By Kim Hart - 11/18/09 11:42 PM EST
To catch up on a few things I didn't have time to flag over the past two days, here are a few interesting snippets.
The Government Accountability Office came out with a cybersecurity report yesterday that found "pervasive vulnerabilities" to cyber attacks of the critical infrastructure of most federal agencies. GAO identified weaknesses in all major categories of information security controls. The report said agencies do not consistently authenticate users to prevent unathorized access to systems, do not encrypt sensitive data, and do not audit or monitor security-related events. The report also gives recommendations.
Federal CIO Vivek Kundra made a surprise appearance via Web-cam at Microsoft's Professional Developers Conference in Los Angeles.
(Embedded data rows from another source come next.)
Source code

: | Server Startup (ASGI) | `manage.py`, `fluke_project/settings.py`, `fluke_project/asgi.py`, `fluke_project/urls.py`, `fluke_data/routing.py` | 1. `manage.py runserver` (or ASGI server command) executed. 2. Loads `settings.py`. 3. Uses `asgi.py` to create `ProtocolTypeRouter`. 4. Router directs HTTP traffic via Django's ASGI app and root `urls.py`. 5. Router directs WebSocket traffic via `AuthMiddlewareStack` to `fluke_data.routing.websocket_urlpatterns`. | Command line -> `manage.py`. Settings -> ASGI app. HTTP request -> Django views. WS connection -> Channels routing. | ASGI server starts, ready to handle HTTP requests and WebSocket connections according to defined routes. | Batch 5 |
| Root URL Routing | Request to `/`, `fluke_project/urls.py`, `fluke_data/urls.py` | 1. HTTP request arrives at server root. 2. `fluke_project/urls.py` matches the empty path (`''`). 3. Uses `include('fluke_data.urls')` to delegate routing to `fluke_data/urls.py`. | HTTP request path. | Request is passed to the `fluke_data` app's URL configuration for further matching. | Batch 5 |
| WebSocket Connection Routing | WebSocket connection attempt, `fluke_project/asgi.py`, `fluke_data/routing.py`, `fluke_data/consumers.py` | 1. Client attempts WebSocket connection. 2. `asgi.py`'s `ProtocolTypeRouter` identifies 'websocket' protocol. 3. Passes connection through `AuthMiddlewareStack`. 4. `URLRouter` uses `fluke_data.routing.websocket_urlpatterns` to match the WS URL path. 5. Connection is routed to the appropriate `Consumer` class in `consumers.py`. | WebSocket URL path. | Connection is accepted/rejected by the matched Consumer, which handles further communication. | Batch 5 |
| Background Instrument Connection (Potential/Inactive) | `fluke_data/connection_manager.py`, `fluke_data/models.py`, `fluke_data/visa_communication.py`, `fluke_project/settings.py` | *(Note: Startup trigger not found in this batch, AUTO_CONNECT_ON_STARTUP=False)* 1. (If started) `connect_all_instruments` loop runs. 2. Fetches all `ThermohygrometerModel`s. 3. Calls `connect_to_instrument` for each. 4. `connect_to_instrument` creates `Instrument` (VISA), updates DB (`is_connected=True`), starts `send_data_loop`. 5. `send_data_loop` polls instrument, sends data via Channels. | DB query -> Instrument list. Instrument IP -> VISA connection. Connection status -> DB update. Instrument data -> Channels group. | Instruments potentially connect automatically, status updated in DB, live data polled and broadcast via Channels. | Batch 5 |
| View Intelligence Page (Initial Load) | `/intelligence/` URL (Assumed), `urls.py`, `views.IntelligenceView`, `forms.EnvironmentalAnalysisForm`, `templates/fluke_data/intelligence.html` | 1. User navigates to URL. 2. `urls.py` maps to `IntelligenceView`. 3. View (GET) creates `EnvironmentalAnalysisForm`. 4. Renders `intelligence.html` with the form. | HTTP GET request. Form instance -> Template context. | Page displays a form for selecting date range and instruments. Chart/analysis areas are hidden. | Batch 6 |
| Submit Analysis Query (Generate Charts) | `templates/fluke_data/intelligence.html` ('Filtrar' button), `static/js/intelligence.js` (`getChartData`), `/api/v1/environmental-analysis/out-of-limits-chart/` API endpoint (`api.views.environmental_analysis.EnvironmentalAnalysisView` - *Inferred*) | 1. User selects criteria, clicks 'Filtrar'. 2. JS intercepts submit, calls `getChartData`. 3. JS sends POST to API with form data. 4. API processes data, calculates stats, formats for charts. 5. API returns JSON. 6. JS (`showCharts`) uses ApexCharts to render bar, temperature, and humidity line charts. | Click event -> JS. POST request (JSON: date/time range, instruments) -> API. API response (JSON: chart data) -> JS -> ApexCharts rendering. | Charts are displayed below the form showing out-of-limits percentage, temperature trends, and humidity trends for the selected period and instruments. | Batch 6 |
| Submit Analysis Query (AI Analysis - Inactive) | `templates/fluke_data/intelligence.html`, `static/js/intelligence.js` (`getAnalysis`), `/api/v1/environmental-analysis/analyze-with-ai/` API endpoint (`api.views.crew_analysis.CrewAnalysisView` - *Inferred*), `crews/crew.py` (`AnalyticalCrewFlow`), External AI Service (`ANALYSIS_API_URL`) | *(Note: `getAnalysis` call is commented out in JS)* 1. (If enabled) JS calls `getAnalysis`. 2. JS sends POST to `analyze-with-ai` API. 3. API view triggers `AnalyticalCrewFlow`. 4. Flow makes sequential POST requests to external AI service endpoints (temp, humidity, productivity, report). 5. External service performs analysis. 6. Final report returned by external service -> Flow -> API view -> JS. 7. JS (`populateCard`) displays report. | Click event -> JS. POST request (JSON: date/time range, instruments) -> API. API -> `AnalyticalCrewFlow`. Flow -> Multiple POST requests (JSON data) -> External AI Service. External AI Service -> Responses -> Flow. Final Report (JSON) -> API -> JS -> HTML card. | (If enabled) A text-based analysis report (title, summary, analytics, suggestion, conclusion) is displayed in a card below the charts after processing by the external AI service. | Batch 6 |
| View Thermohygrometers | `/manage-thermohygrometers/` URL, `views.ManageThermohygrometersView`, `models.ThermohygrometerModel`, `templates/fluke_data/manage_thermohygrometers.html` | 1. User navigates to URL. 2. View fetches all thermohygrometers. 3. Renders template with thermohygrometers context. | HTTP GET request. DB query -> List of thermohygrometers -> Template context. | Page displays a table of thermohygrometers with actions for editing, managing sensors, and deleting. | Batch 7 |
He joined Microsoft executive Ray Ozzie in unveiling new features of Azure, Microsoft's clould computing services platform. As blogger Mark Drapeau writes, "This would seem to strategically position Microsoft as a cloud provider for the public sector."
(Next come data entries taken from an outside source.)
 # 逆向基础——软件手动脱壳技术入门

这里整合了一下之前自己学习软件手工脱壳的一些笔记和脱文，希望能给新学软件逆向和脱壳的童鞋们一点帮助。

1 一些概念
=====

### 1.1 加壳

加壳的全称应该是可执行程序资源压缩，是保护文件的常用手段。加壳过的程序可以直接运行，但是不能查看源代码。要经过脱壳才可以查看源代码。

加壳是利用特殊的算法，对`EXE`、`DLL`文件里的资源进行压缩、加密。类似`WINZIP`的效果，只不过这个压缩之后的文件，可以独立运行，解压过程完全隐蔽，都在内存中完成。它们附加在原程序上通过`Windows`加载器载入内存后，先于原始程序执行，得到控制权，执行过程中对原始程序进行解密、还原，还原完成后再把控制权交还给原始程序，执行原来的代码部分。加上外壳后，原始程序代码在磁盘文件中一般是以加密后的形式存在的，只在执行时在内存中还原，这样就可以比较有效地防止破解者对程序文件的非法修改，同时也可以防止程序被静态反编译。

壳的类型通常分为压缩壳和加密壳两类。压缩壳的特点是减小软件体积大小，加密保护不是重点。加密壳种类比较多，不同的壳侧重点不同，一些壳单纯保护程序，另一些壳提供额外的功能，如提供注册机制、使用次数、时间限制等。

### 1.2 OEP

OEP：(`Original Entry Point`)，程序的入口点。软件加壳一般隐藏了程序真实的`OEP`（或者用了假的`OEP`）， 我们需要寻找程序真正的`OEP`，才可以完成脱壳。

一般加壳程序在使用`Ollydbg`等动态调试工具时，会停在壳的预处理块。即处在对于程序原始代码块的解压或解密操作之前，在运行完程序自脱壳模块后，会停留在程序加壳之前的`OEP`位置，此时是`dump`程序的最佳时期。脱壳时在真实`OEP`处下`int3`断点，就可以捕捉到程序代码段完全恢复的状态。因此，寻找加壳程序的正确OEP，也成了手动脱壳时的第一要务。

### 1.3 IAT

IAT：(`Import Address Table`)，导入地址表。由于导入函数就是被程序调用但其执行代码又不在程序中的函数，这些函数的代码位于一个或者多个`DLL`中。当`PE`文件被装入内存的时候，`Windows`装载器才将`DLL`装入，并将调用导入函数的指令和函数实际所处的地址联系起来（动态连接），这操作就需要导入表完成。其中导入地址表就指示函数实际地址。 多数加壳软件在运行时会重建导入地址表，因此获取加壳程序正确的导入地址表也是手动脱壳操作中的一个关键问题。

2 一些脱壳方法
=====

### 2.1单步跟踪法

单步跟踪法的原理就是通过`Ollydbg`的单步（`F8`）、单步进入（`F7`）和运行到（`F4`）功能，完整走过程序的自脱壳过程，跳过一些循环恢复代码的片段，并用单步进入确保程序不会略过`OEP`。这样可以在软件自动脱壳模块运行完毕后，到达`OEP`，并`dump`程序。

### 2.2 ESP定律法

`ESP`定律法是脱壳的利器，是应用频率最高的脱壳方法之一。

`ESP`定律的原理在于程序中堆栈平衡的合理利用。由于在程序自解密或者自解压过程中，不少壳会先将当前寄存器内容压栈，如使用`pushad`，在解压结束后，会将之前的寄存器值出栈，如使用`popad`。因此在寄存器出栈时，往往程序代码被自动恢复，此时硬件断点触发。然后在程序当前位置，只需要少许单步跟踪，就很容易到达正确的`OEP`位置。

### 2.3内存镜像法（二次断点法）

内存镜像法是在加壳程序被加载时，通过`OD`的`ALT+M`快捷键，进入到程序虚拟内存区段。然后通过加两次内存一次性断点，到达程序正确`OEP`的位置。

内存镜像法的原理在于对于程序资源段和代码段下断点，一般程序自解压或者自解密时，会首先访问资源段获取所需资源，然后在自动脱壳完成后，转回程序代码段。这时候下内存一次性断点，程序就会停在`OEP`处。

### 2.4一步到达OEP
In today's K Street Insiders column, Jeff Mascott of the Adfero Group says "social media has quietly become a powerful diplomacy tool in the United States’ arsenal. For the State Department, social media is the message of American diplomacy." He describes some of the "cutting-edge initiatives" the State Department has rolled out, such as the Democracy Video Challenge, which invited people from around the world to submit videos finishing the thought "Democracy is..."
Finally, an interesting admission made by FCC Chairman Julius Genachowski after the agency's open meeting today. He said he is "not confident we'll find the spectrum we need to reach our goal" of universal broadband. The impending spectrum shortage has brought up questions about where the spectrum needed to build ubiquitous wireless networks capable of broadband service will come from. He said the FCC will have to identify untapped sources of airwaves, as well as come up with more efficient ways of using the airwaves already allocated. It's a long process: it takes between six and 13 years to reallocate spectrum to a new use.